И вот однажды сижу я с пустой трубкой во рту на ступеньках перрона. Подошел поезд, груженный реквизированной алтайской мукой. Сопровождали его петербургские носильщики. Один из них подошел ко мне и говорит: «Ну, старина, небось покурить хочется, а табачку нет. Что ты здесь сидишь-то?» — «Поезда жду, — отвечаю, — чтоб в Россию меня забрал». — «Так ведь ты старый уже, — говорит другой, — оставался бы тут, там тебе делать больше нечего». — «Почему? Я хочу умереть дома. А ты разве меня не узнаёшь?» Он с удивлением воззрился на меня. «Нет, в жизни тебя не видел». — «А я вот тебя знаю, — продолжал я, — ты носильщик номер одиннадцать с царскосельского вокзала и много лет носил мои чемоданы». И вдруг он меня узнал, заметно обрадовался, посовещался со своими, не взять ли меня с собой. Один сказал: «На что тебе этот старикан, лучше возьми лишний мешок муки». Но в конце концов они сжалились надо мной и устроили в своем вагоне.
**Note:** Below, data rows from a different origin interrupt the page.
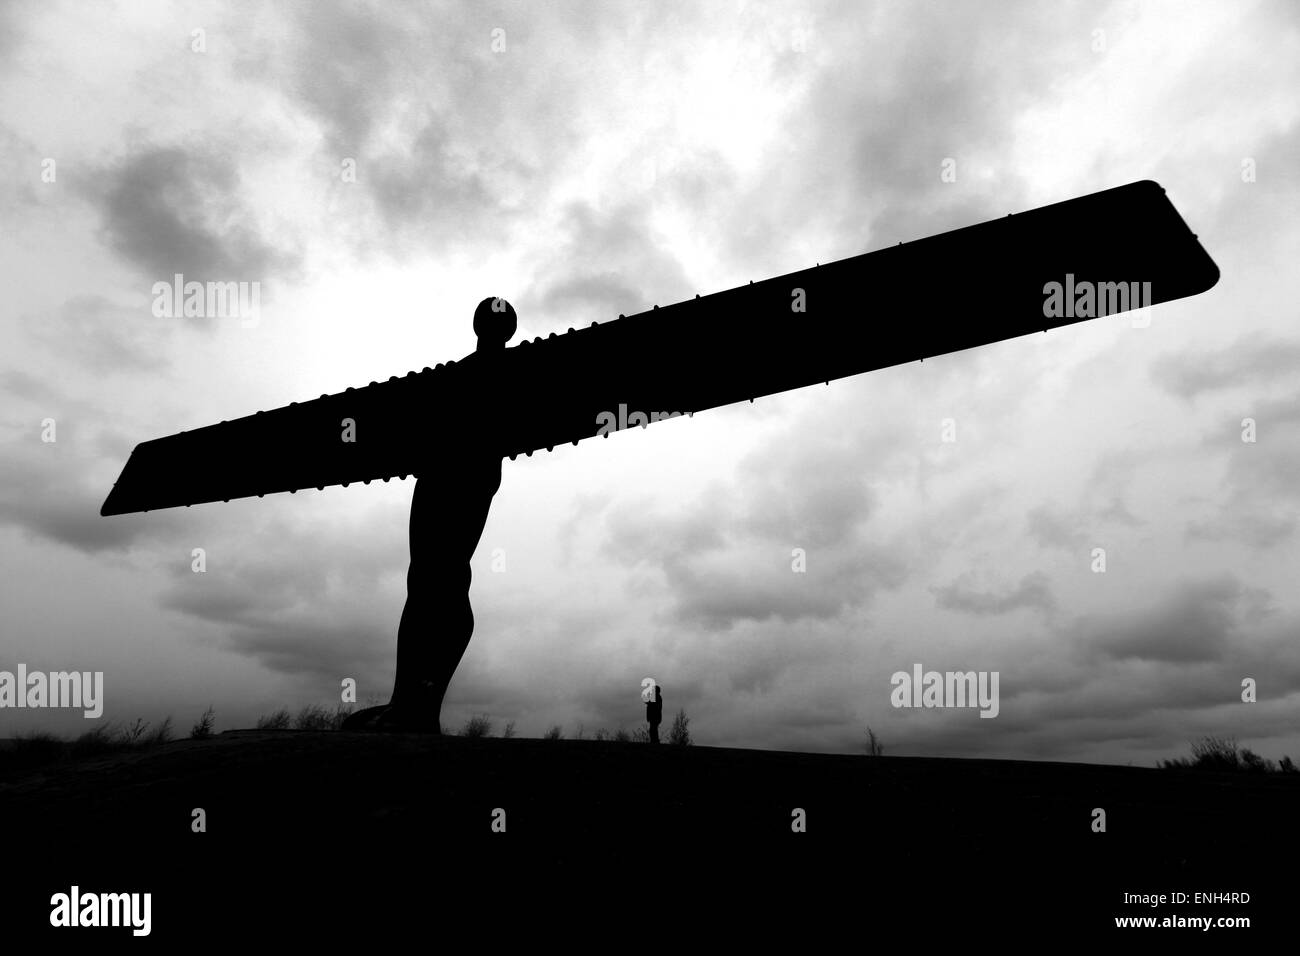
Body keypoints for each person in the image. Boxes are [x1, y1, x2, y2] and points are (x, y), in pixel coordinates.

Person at [343, 297, 515, 732]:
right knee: (426, 578)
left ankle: (418, 706)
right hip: (442, 474)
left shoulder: (515, 372)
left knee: (443, 575)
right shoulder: (456, 376)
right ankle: (410, 702)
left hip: (464, 474)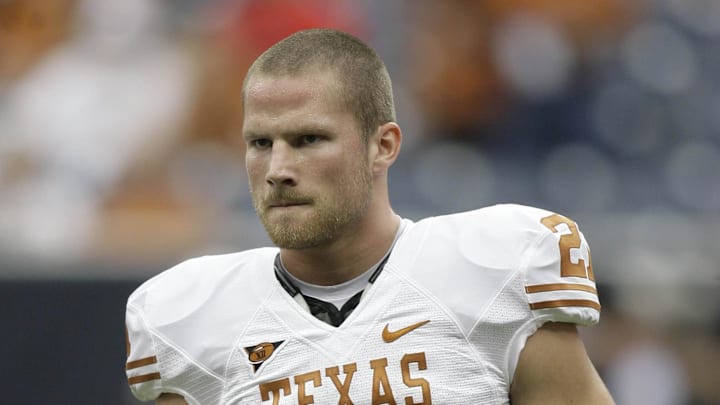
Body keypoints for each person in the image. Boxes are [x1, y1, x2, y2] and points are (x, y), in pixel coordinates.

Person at [124, 28, 615, 404]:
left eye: (307, 140)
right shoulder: (190, 321)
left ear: (382, 146)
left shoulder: (494, 271)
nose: (277, 169)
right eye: (260, 143)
Так я в самом деле поехал навстречу родине. Ехали мы очень долго. Спутники мои были приветливы и готовы помочь, звали меня графом и обращались так, будто им еще предстоит носить мои чемоданы. В России дела шли совсем плохо. В обмен на горсть муки можно было получить что угодно. Поэтому съестного у нас всегда хватало, и я изрядно поздоровел. В Петербурге они еще дали мне в дорогу муки, сколько я мог унести. А унести я мог только 20 фунтов.
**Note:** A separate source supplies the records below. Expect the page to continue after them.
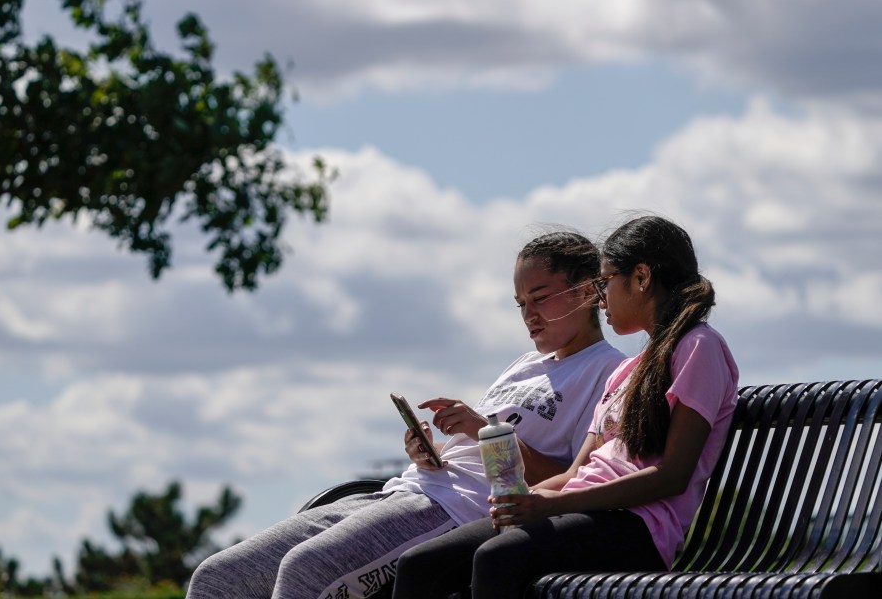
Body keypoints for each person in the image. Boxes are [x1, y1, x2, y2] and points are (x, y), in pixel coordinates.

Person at [186, 230, 625, 599]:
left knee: (306, 572)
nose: (528, 315)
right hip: (403, 491)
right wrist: (430, 452)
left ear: (587, 291)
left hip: (456, 512)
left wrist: (483, 430)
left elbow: (575, 480)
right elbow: (477, 449)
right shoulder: (525, 365)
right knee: (216, 577)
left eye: (540, 298)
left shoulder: (608, 371)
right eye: (520, 304)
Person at [391, 215, 740, 599]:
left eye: (606, 283)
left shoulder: (698, 346)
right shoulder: (626, 372)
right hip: (578, 512)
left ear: (641, 278)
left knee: (498, 559)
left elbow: (672, 474)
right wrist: (524, 498)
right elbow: (578, 471)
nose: (600, 298)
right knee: (420, 564)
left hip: (636, 526)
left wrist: (556, 502)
В Петербурге [12] у меня было одно важное дело — получить в архиве Анненской церкви метрику дочери, чтобы иметь доказательство, что она вправду моя дочь. В той бумаге, что ей после регистрации выдали на станции Тайга, было записано только: жена капитана Космоненко, Ирена, с ребенком, без указания девичьей фамилии. Я понимал, что должен внести дочь в свой паспорт, тогда ее пропустят через латвийскую границу. Правда, как это сделать, я себе не представлял.
12
Конечно, речь идет уже о Петрограде.
Конфискованные церковные книги разных конфессий были собраны в бывшем министерстве иностранных дел и отданы в ведение комиссара. Дьячков из различных церквей заставили исправлять писарскую работу. Добыть нужный документ казалось невозможным, но служка Анненской церкви, старый честный человек, хорошо меня знавший, достал мне метрику, даже с церковной печатью и подписью пастора.
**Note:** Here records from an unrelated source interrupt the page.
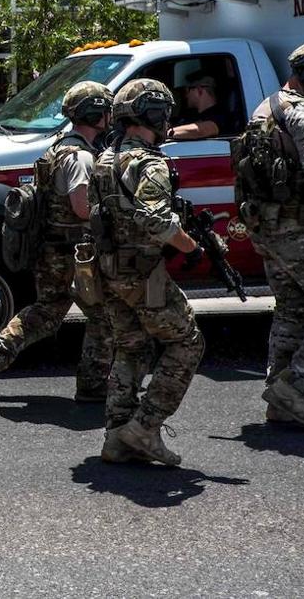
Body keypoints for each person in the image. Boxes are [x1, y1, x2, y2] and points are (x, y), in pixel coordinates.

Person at [0, 82, 114, 401]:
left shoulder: (57, 148)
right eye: (105, 109)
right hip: (76, 253)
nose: (109, 116)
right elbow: (80, 207)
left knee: (47, 312)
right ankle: (92, 384)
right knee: (104, 315)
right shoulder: (80, 157)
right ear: (94, 113)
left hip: (51, 248)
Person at [89, 79, 205, 466]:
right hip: (144, 274)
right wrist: (191, 247)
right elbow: (155, 219)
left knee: (131, 347)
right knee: (188, 342)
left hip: (109, 270)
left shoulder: (105, 158)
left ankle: (116, 438)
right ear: (152, 114)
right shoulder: (149, 161)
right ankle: (145, 426)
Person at [235, 42, 304, 429]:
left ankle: (280, 395)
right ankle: (295, 387)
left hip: (270, 231)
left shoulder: (266, 108)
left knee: (293, 308)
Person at [167, 73, 225, 140]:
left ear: (199, 90)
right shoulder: (191, 114)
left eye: (187, 90)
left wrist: (166, 133)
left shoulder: (219, 114)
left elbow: (202, 131)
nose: (186, 96)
В Петербурге я пробыл два дня, что в ту пору представляло большие сложности, ведь в народных кухнях и в гостиницах принимали только приезжих, которые могли документально подтвердить, что посланы коммунистической организацией. Я пытался найти пристанище в отелях, где раньше так часто останавливался и где еще уцелели давние служащие, но тщетно, никто не хотел селить меня без легальных бумаг — слишком рискованно. Однако ж мне назвали несколько домов, где бродяги вроде меня могли если не жить, то заночевать. Один такой находился по адресу Невский проспект, 110, во дворе, в верхнем этаже большого, некогда фешенебельного, пятиэтажного дома. Целый день я со своим мешком муки бродил по городу, выменял на муку кое-что из съестного — на улице тогда везде предлагали остатки скверного супа и картошки, — а вечером пошел туда. После долгого ожидания меня впустили, так как открывалась ночлежка только в 9 вечера, а в 6 утра всех уже выгоняли.
Еще во дворе в лицо ударила жуткая вонь фекалий, которую я никак не мог себе объяснить; полчища мерзких громадных мух гудели в воздухе. Войдя в дом, я обнаружил причину: шахту лифта все пять этажей использовали вместо уборной, поверх отверстия ее положили несколько досок, а держались за маленький бортик. Водопровод не работал. Подвалы, где раньше хранились дрова и уголь, наполнялись фекалиями. Дома были перенаселены, окна без стекол. В верхнем этаже, где находилась ночлежка, было хуже всего. Три-четыре комнаты, старуха хозяйка. Кроме нескольких столов, в комнатах была только старая солома, на которой и спали. Я предпочел отказаться от этого «комфорта» и лег прямо на пол, предварительно отсыпав старухе немного муки, чтобы она вымела пол.